Gardai have admitted the rise in home grown cannabis cultivation is a “concern” in Co Longford as criminals look to cash in on the drug’s rising popularity.

Gardai have admitted the rise in home grown cannabis cultivation is a “concern” in Co Longford as criminals look to cash in on the drug’s rising popularity.

As revealed by the Leader three weeks ago, more than €100,000 worth of cannabis plants have been seized by detectives, leading to fears of a major increase in domestic grow-your-own operations springing up across the county.

Among the many factors which gardai believe may have contributed to its rise centre largely on Longford’s predominantly rural nature and its large supply of cheap and affordable housing.
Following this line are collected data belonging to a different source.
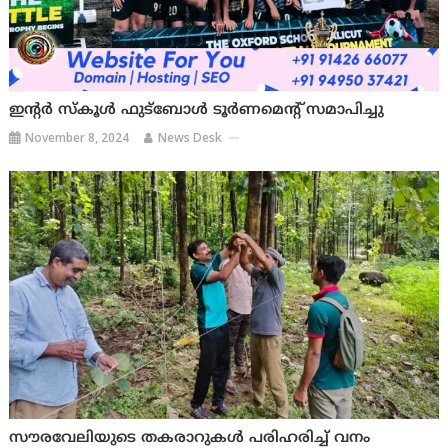
ഇന്റർ സ്കൂൾ ഫുട്‌ബോൾ ടൂർണമെന്റ് സമാപിച്ചു
November 8, 2024
News Desk
സൗരവേലിയുടെ തകരാറുകൾ പരിഹരിച്ച് വനം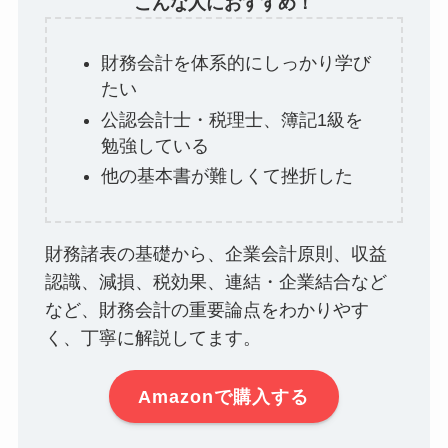
こんな人におすすめ！
財務会計を体系的にしっかり学び
たい
公認会計士・税理士、簿記1級を
勉強している
他の基本書が難しくて挫折した
財務諸表の基礎から、企業会計原則、収益
認識、減損、税効果、連結・企業結合など
など、財務会計の重要論点をわかりやす
く、丁寧に解説してます。
Amazonで購入する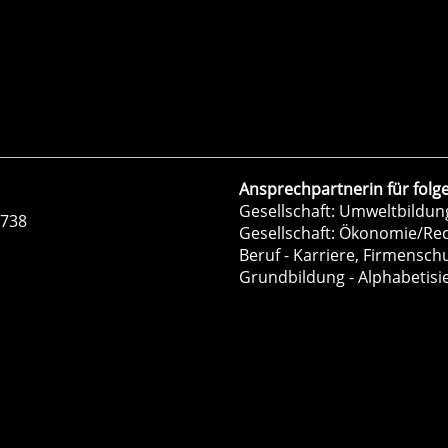
Ansprechpartnerin für folg
Gesellschaft: Umweltbildu
-738
Gesellschaft: Ökonomie/Re
Beruf - Karriere, Firmensc
Grundbildung - Alphabetisi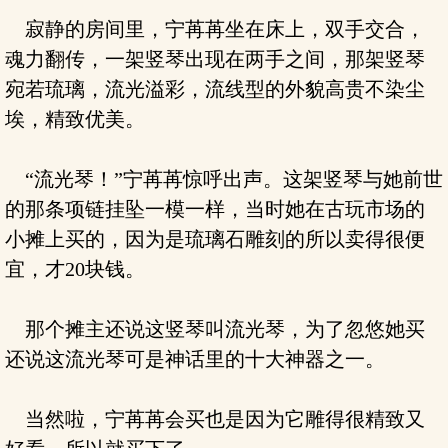
寂静的房间里，宁苒苒坐在床上，双手交合，
魂力翻传，一架竖琴出现在两手之间，那架竖琴
宛若琉璃，流光溢彩，流线型的外貌高贵不染尘
埃，精致优美。
“流光琴！”宁苒苒惊呼出声。这架竖琴与她前世
的那条项链挂坠一模一样，当时她在古玩市场的
小摊上买的，因为是琉璃石雕刻的所以卖得很便
宜，才20块钱。
那个摊主还说这竖琴叫流光琴，为了忽悠她买
还说这流光琴可是神话里的十大神器之一。
当然啦，宁苒苒会买也是因为它雕得很精致又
Another catalyst has been the recession, insiders estimate. With less disposable income, so-called niche drugs typified by the likes of heroin and cocaine has left many turning to more affordable alternatives instead.

This week, Longford Superintendant Denis Shields said gardai were acutely aware of cannabis’ growing acceptance within the criminal underworld.

“It is a concern,” he said, when contacted by the Leader over the past seven days. “The nature of the terrain in Longford would suggest that criminals are utilising vacant places or renting places that are remote in nature.”

As such Supt Shields issued a plea to homeowners living in some of Co Longford’s most isolated areas to contact gardai if suspicious that drug cultivation may be taking place nearby.

His appeal was likewise directed at unsuspecting property holders and landlords.

“What I would be asking people is for people in rural areas to be vigilant and to assist us in identifying any areas where they suspect this type of activity is going on,” he said.

Increasing detection rates led gardai to roll out its well documented Operation Nitrogen initiative in 2010 in an effort to combat the sale and production of cannabis nationwide.

At the time, Garda commissioner Martin Callinan admitted organised crime gangs were switching to this type of production following the closure of head shops and because it was a low-maintenance, high-return activity.

But it is the recognised uspurge in low level operations where plants are grown solely for the punter’s own ends which is proving particularly difficult for gardai to detect.

At a Joint Policing Committee (JPC) meeting in Granard last week, Superintendent Ian Lackey admitted that while drugs offences were on the slide, home grown cultivation was still very much evident.

“The bigger ones (operations) are easier to catch because they use high volumes of electricity,” he said, in between revealing possession offences had fallen by over 30 per cent since last year.

Speaking after that meeting, Supt Lackey revealed cultivation had become particularly attractive to criminals as a consequence of its all round frugal cost base.

“The whole thing with cultivation is the economics of it. With detections though, a lot of it is based on garda activity. We have and we are out there searching,” he said.